▸ PASAJE CITADO
§ §
El segundo logro, de una audacia aún mayor, es haber tomado la decisión de no hacer una película de época, al modo más convencional, con costosas reconstrucciones que casi siempre terminan resultando falsas, de cartón pintado. El Martin Eden de Pietro Marcello no está determinado por un anclaje temporal preciso. Se diría que transcurre durante todo el siglo XX, lo que le permite ir incorporando de fondo los conflictos políticos y sociales que marcaron a fuego a la Italia contemporánea –el fascismo, la guerra, el surgimiento de una nueva burguesía liberal— a partir de la mirada siempre escéptica de su protagonista, nutrido de un pensamiento utópico que quiere ir más allá del socialismo partidario, al que también se enfrenta hasta terminar en un individualismo negativo, sin salida.
§ §
▸ INSTRUCCIÓN 1
Enumere los conflictos políticos y sociales de la Italia contemporánea que, según el pasaje sobre el Martin Eden de Pietro Marcello, la película incorpora de fondo.
▸ INSTRUCCIÓN 2
Redacte la continuación del pasaje sobre el Martin Eden de Pietro Marcello a partir de su última oración.
Los datos no hacen falta para resolver ninguna de las consignas.
§ §
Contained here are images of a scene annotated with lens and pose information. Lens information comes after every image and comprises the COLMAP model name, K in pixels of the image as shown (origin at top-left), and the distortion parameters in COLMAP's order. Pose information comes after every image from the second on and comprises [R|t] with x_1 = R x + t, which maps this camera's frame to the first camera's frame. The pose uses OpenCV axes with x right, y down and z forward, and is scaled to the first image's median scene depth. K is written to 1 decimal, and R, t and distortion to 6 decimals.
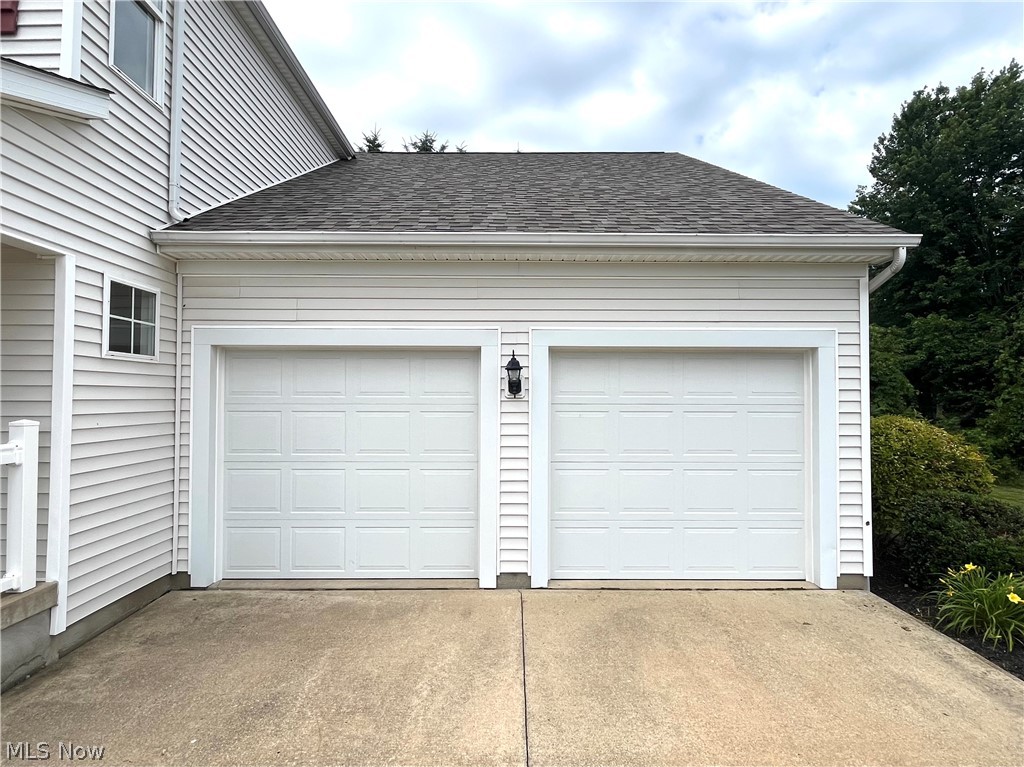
lens RADIAL K [[502.7, 0, 522.5], [0, 502.7, 389.2], [0, 0, 1]] dist [-0.002704, 0.000705]
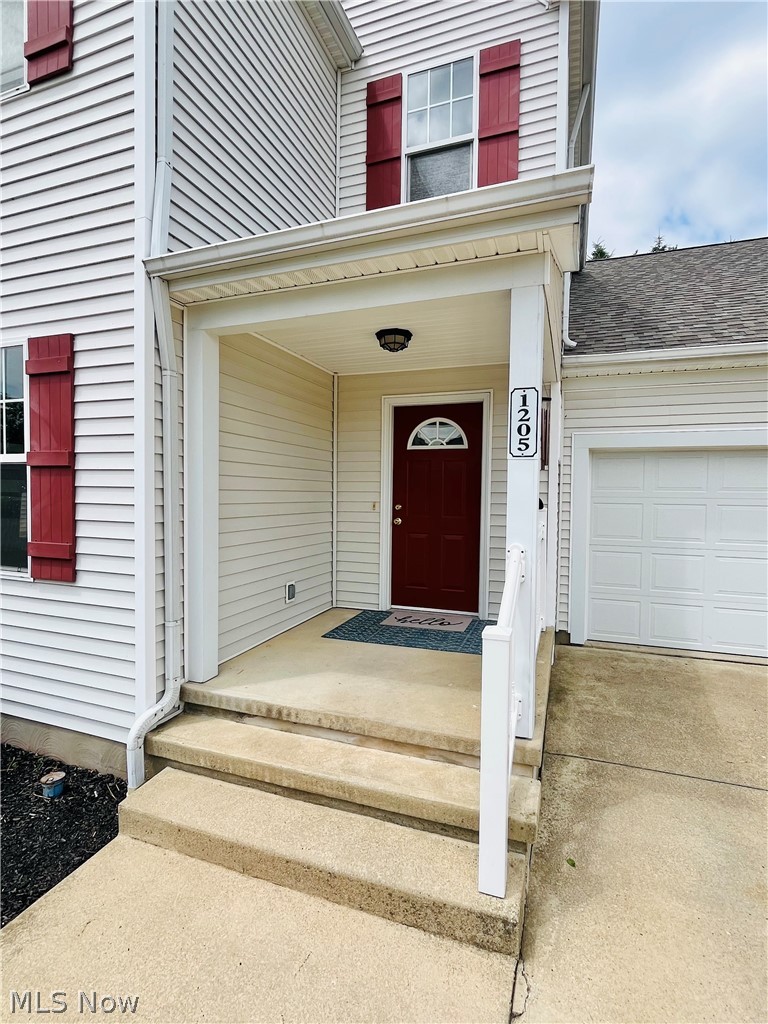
lens RADIAL K [[502.7, 0, 387.5], [0, 502.7, 514.6], [0, 0, 1]] dist [-0.002704, 0.000705]
pose [[0.943071, 0.023886, -0.331733, -0.665536], [-0.003981, 0.998157, 0.060554, 0.001350], [0.332568, -0.055786, 0.941428, -0.297801]]
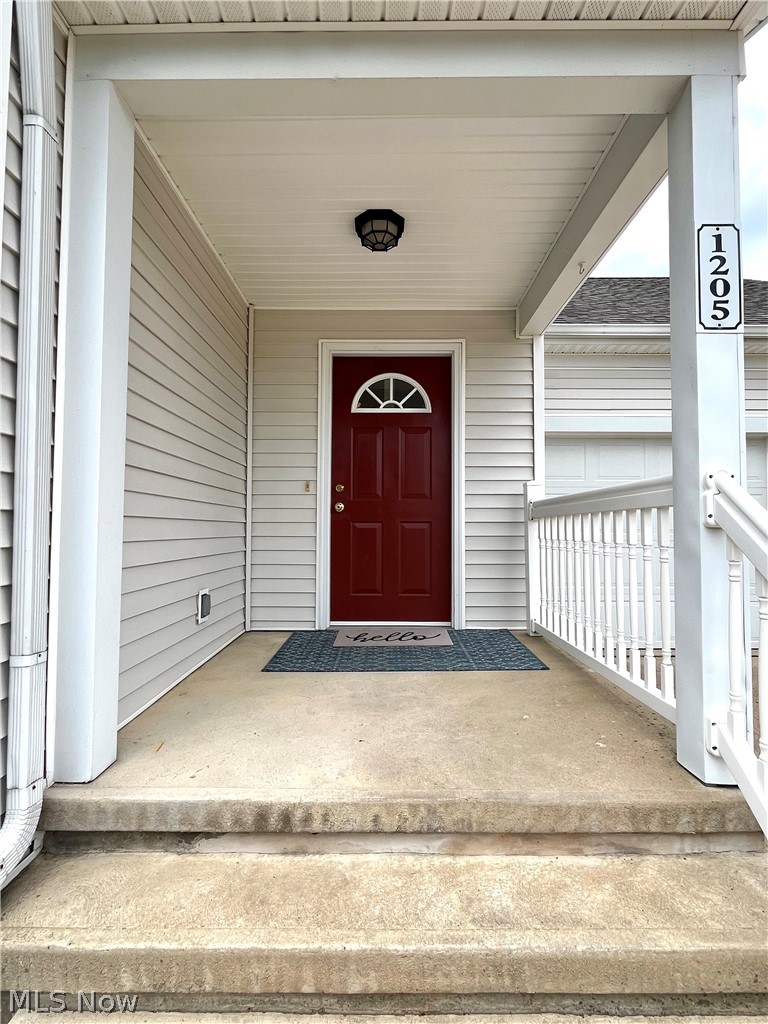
lens RADIAL K [[502.7, 0, 382.8], [0, 502.7, 512.8], [0, 0, 1]] dist [-0.002704, 0.000705]
pose [[0.999975, 0.002796, 0.006427, -0.945623], [-0.002705, 0.999896, -0.014156, 0.104175], [-0.006466, 0.014138, 0.999879, -0.074629]]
§ §
▸ RESPUESTA ESPERADA 1
- El fascismo
- La guerra
- El surgimiento de una nueva burguesía liberal

▸ RESPUESTA ESPERADA 2
El modo en el que Marcello logra esta suerte de atemporalidad, que tiene a su vez un alcance universal, es tan sencillo como eficaz. Por un lado, rodó en el viejo formado analógico. Más aún, en Súper 16mm, lo que le da a todo el film una textura granulosa muy especial, que remite al pasado. Por otro, el director utiliza abundante material de archivo en blanco y negro. Pero no de momentos históricamente significativos o personajes claramente reconocibles (salvo en el comienzo, cuando se ve al anarquista Errico Malatesta). Las imágenes que elige incorporar a su película corresponden al impresionante hundimiento de un enorme velero, rodado por algún camarógrafo del cine mudo, o de unas serenas barcas de pescadores, o de gente anónima, campesinos y marineros perseguidos por una miseria atávica contra la que el protagonista se rebela de manera visceral.

Estas imágenes parecieran ser a la vez los sueños y las pesadillas de Martin, que se reconoce en esa gente a la vez que no puede dejar de sentirse atraído por la belleza y la erudición de esa joven burguesa que aquí ya no se llama Ruth sino Elena (interpretada por Jessica Cressy). Hay ecos del Novecento de Bertolucci en ese conflicto de clases, en esas banderas rojas que se agitan vanamente al viento, en el modo en que Pietro Marcello aspira a dar cuenta no sólo de las pasiones de sus personajes sino de las de toda una época.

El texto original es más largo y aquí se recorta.